__GOAL__: Can you give the lines of all the items below as one numbered list, with blank lines skipped and the pictures left out?

__RECORDS TO USE__:
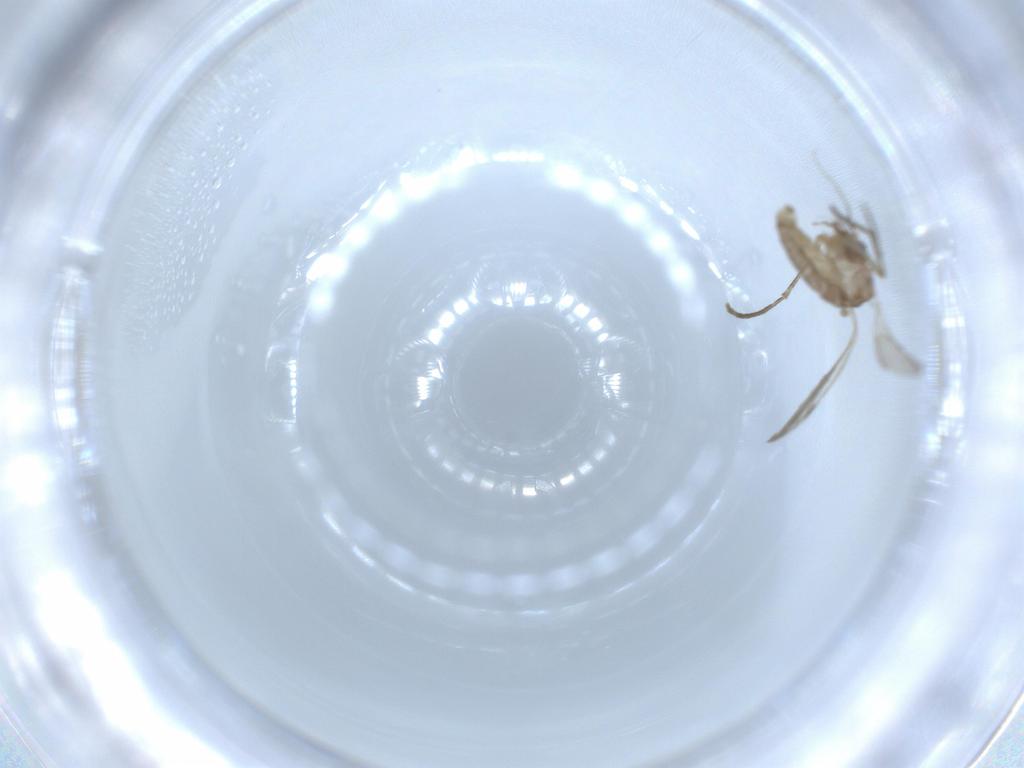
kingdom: Animalia
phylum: Arthropoda
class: Insecta
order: Diptera
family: Psychodidae
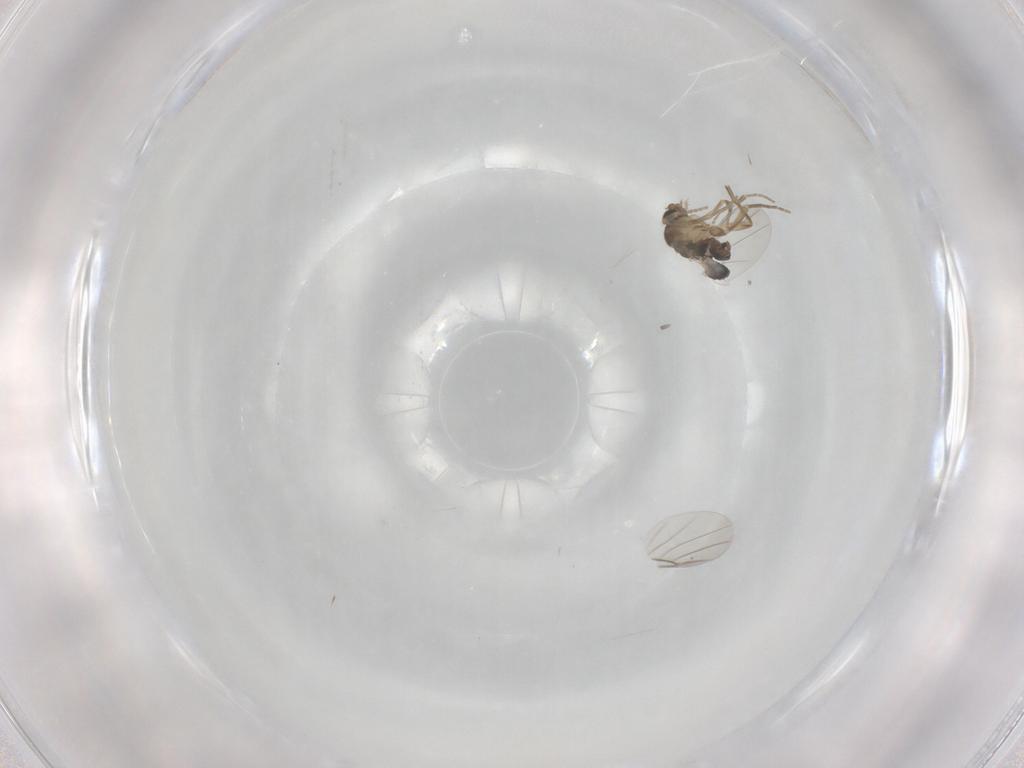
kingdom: Animalia
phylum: Arthropoda
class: Insecta
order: Diptera
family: Phoridae
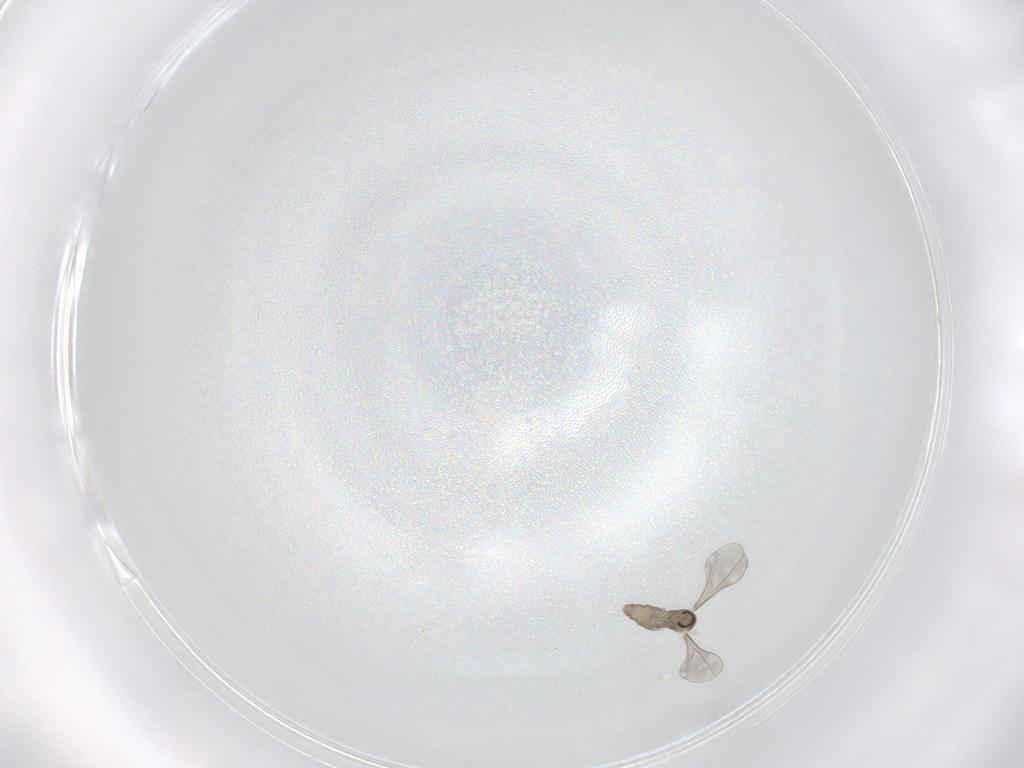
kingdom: Animalia
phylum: Arthropoda
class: Insecta
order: Diptera
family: Cecidomyiidae
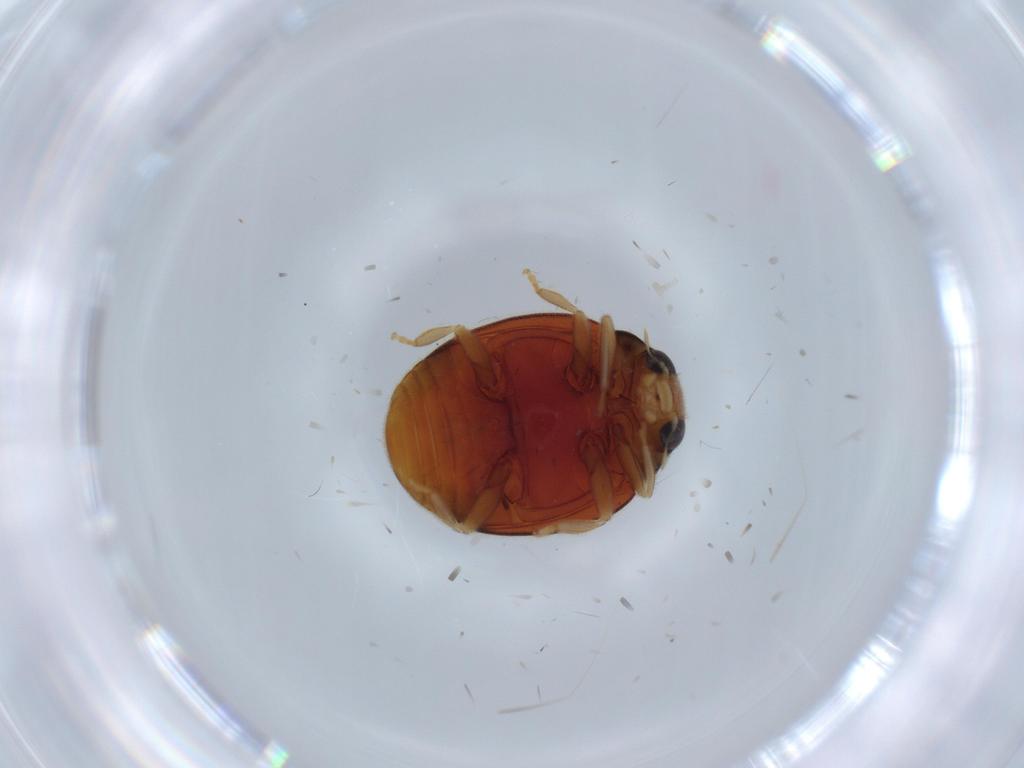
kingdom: Animalia
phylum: Arthropoda
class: Insecta
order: Coleoptera
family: Coccinellidae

__FULL SOLUTION__:
1. kingdom: Animalia
2. phylum: Arthropoda
3. class: Insecta
4. order: Diptera
5. family: Psychodidae
6. kingdom: Animalia
7. phylum: Arthropoda
8. class: Insecta
9. order: Diptera
10. family: Phoridae
11. kingdom: Animalia
12. phylum: Arthropoda
13. class: Insecta
14. order: Diptera
15. family: Cecidomyiidae
16. kingdom: Animalia
17. phylum: Arthropoda
18. class: Insecta
19. order: Coleoptera
20. family: Coccinellidae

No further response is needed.